== Problem requirements ==
What lines of the data below hold "pentru"? Show them.

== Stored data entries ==
↓

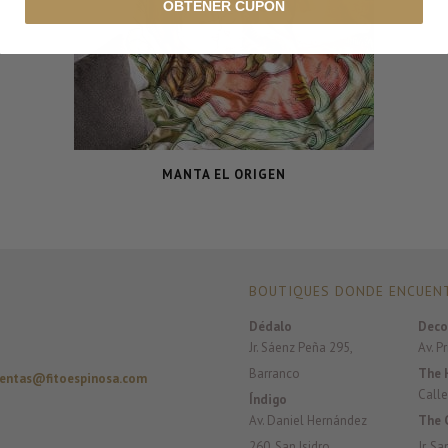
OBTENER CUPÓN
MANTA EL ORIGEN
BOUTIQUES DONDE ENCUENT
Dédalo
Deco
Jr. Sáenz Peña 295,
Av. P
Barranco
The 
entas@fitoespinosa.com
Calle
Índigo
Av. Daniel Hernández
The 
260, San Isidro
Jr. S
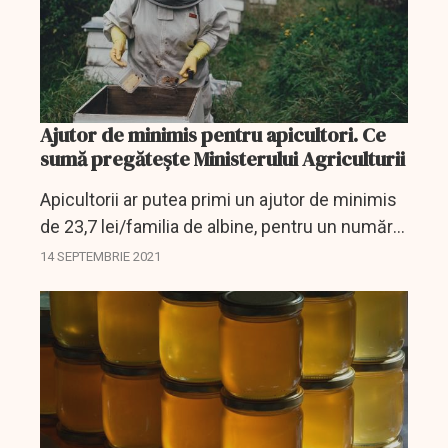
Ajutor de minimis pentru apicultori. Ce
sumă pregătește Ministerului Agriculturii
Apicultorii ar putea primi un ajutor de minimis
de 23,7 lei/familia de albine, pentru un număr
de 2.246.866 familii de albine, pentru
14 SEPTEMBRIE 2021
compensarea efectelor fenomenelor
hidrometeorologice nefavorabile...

↑
↓

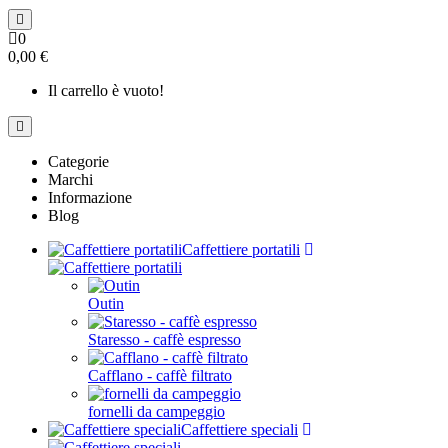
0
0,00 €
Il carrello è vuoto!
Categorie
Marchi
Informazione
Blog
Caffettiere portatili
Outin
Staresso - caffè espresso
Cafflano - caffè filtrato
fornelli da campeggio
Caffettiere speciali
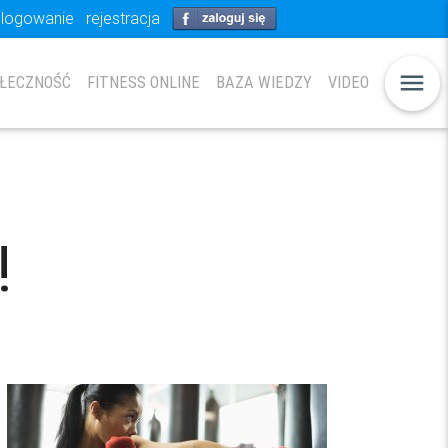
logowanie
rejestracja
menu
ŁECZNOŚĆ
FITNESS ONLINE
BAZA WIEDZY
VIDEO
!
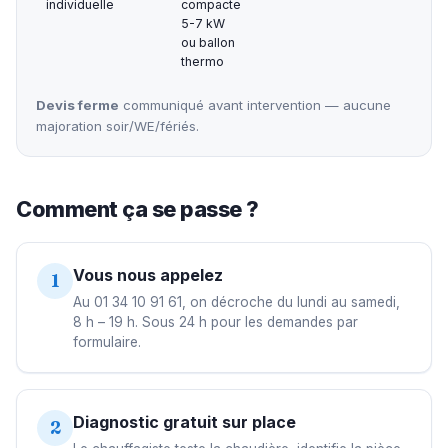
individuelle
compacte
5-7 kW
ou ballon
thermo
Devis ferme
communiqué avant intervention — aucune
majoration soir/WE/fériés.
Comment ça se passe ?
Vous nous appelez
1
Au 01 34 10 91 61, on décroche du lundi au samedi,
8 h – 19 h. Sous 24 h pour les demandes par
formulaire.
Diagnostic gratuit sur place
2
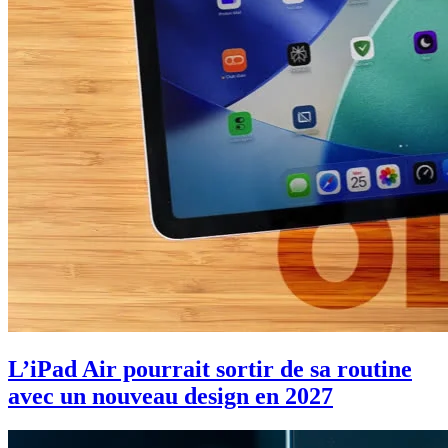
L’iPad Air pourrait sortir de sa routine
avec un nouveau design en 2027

↑

== Result of the task ==
Ajutor de minimis pentru apicultori. Ce
de 23,7 lei/familia de albine, pentru un număr
de 2.246.866 familii de albine, pentru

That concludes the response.